2- Din ve Laiklik. Din ve laiklik konusundaki düşüncelerini 28 Nisan - 5 Mayıs 1950 tarihleri arasında birbirini takip eden konferanslarla önce üniversite gençliğine anlatmış, bu konuşmaları aynı yıl Yeni Sabah gazetesinde, daha sonra da kitap halinde yayımlamıştır. Burada gerçek anlamda laiklikte devletin din işlerine karışmadığını söyleyerek din hürriyetinin vatandaşların din konusunda sahip olduktan haklardan her birini serbestçe, korkusuz ve endişesiz bir şekilde kullanabilmelerini gerektirdiğini belirtmiştir. Bir ülkedeki din hürriyeti ölçüsünün dini öğretme,, okutma-yayma ve telkin etme hakkı olduğunu, bu hakkın resmî veya gayri resmî, kanunî veya idarî baskı altında olmasının din hürriyetinin yok olması anlamına geldiğini savunmuştur. Diyanet İşleri'ni muhtar bir müessese haline koymak, Vakıflar'ı bu teşkilâta bağlamak suretiyle Diyanet'i malî serbestliğe kavuşturmak ve böylece "şart-ı vâkıf da yerine getirmek Başgil'in savunduğu diğer fikirlerdir.

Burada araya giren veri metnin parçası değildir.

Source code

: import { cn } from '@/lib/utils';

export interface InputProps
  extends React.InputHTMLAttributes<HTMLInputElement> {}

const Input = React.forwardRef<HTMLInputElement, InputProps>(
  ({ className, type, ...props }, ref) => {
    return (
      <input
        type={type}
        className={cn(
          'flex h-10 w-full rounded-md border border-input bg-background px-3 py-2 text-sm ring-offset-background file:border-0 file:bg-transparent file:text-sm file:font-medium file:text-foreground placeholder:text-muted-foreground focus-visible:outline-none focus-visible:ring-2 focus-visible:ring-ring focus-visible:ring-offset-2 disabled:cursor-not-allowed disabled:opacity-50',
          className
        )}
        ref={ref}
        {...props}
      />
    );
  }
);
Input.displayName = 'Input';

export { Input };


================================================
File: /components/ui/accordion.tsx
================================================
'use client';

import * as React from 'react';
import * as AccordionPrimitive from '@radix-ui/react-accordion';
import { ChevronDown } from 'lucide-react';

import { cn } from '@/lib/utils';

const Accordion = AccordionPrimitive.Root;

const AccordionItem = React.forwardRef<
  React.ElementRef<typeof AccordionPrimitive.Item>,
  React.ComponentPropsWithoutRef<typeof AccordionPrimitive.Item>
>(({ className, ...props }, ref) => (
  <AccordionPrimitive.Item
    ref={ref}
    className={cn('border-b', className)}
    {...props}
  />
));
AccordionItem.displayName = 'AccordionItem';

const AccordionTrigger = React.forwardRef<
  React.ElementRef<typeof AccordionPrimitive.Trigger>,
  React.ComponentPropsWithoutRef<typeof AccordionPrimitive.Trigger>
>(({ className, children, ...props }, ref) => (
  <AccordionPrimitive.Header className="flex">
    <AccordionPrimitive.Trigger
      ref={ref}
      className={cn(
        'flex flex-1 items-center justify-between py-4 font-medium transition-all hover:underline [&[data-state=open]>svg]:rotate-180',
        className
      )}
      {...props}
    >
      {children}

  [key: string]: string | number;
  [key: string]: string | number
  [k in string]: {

3- La Revolution Militaire de 1960 en Turquie "ses Origines". Bu eserinden dolayı Başgil aleyhinde amme davası açılmış ve anayasa nizamını bozmak ve yabancı ülkelerde memleketin itibarını zedelemek suçlarından yargılanmıştır. Sadece 27 Mayıs İhtilâli hakkında değil Atatürk Türkiyesi ve Atatürk inkılâpları hakkında da Batılı okuyucuya doyurucu bilgiler vermek amacıyla yazılmış olan eser Batı basınında ve ilim çevrelerinde büyük bir ilgi ve hayranlıkla karşılanmıştır. Eserde çeşitli siyasî olaylar ayrıntılı biçimde ele alınmış olup birçoğunun içinde yazarın da bulunduğu bu olaylar aynı zamanda belge niteliğinde bir hâtıra özelliği taşımaktadır.
Ali Fuat Başgil'in diğer önemli eserleri şunlardır: La Ouestion des Detroits; Esas Teşkilât Hukuku Dersleri fi—II, İstanbul 1935-1942); Türkiye İş Hukuku; Hukukun Ana Mesele ve Müesseseleri; Vatandaş Hürriyeti ve Bunun Teminatı; Cihan Sulhu ve İnsan Haklan; Seçim Sistemimizin Kıymeti ve Eksikleri; Türkçe Meselesi; Demokrasi ve Hürriyet; Devlet Nizamı ve Hukuk; İlmin Işığında Günün Meseleleri; Demokrasi Yolunda. 1962'de İsviçre'de kaleme aldığı hatıraları da Ord. Prof. Dr. Ali Fuat Başgil'in Hatıraları adıyla neşredilmiştir.